I consider the 20th century to have ended on Sept. 15, 2008. On that day, U.S. financial-services firm Lehman Brothers filed for bankruptcy protection. This bankruptcy filing, the largest in U.S. history, threatened to turn the economic recession of the 2007–2008 financial crisis into a fullscale economic depression. Only the drastic measures taken by the U.S. government averted that catastrophic possibility. But, in the minds of many people, this event shredded the dogma of capitalism as the ultimate and best economic system, just as the dissolution of the Soviet Union on December 26, 1991, shredded the dogma of communism as the ultimate and best economic system. Of course, just as communists once did, many of today’s capitalists blame these failures not on the system itself, but rather on its being "impurely" or "improperly" applied. Yet, history shows that fundamentalist ideas rarely work over the long term, and we are likely destined to move toward the more pragmatic reality of state-regulated free markets. Mark Carney, the governor of the Bank of England, recently asserted, "unchecked market fundamentalism can devour the social capital essential for the long-term dynamism of capitalism itself."

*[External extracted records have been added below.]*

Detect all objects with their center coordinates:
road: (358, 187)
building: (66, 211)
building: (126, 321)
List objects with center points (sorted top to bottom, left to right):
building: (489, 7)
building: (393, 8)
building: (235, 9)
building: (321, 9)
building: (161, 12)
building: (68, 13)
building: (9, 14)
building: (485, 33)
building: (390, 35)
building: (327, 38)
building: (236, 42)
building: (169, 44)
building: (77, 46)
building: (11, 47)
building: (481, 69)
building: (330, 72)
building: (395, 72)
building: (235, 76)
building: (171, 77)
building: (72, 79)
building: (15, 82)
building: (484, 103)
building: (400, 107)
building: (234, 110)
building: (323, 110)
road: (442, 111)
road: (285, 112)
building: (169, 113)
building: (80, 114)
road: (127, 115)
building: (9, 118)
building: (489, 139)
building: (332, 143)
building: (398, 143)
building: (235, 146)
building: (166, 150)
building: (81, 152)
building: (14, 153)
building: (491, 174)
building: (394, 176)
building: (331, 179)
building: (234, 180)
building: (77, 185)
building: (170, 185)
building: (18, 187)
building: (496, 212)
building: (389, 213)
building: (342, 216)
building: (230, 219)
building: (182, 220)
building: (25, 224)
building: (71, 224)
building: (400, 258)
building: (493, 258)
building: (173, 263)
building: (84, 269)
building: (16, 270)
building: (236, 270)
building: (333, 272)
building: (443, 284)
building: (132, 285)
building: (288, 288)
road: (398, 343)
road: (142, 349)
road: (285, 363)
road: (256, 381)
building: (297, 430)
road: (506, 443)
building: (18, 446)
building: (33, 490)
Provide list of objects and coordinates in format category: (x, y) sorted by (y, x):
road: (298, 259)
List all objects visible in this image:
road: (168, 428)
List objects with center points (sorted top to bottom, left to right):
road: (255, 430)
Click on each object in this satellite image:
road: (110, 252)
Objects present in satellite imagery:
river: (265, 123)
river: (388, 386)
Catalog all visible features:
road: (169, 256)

Just as ownership of tangible property was the main battleground over which capitalism and communism fought in the 20th century, ownership of intellectual property is fast becoming the battleground in the 21st century, with today’s economy being increasingly driven by large corporations dependent on these intangible assets. At one end, "IP capitalists" view intellectual property as no different than tangible property. IP capitalists chafe at the limited term of copyright and see nothing wrong with the activity of patent-assertion entities (also known as "patent trolls"), who enforce patent rights in an attempt to collect licensing fees, without manufacturing products or supplying services based upon the underlying patents. At the other end, "IP communists" object to copyright protection and software patents, and even argue that software should be free.
It is regrettable, I believe, that the open access (OA) movement found itself in the IP communist camp. OA advocates unrestricted online access to peer-reviewed scholarly research. On the face of it, this idea is seductively attractive. Who can object to unrestricted access to research? Furthermore, after seeing the price of scholarly publications escalate in the 1990s, open access seemed like a perfect solution; no more escalating subscription fees. But just like any other intellectual property, online publishing has fixed costs, which must be covered. OA advocates often ignore or minimize this issue, but this reality cannot be ignored forever and the dominant business model that has emerged to support OA publishing is "author pays," whereby authors pay article-processing fees to cover publishing costs. This model is not new, but in recent years it has gained a strong foothold in science publishing, both with for-profit commercial publishers and non-profit societies like ACM, which now offers such an option for any and all articles in its Digital Library (DL).
But the move from "reader pays" to "author pays" simply shifts the burden of publishing costs from readers to authors (or their institutions and funders) and it is not yet clear whether this is a more sustainable model than its predecessor. A back-of-the-envelope calculation for a top computer-science department in the U.S. shows a total shift to the open access model would raise the annual costs of DL publishing and access to that department by at least tenfold! Such a move would indeed result in unrestricted online access to scholarly research for the broader community, but is it fair for the costs to be covered by only the creators of the intellectual property and not its consumers? A total move by ACM to the author-pays model would result in only about 500 institutions worldwide supporting the ACM DL, instead the current 2,700 subscribing institutions. Surely, such a significant shift of cost allocation would have major unforeseen consequences.
The U.S. Constitution says "Congress shall have Power…To promote the Progress of Science and useful Arts, by securing for limited Times to Authors and Inventors the exclusive Right to their respective Writings and Discoveries." The goal was pragmatic! Much like the evolution that capitalism is now undergoing since the financial crisis, society needs to take a more pragmatic approach to intellectual property, including the evolution of access models for scholarly information. Revolution and fundamentalism may be appealing when a system no longer works as it once did, but it is important to remain pragmatic or risk collapsing the entire system in an effort to improve it.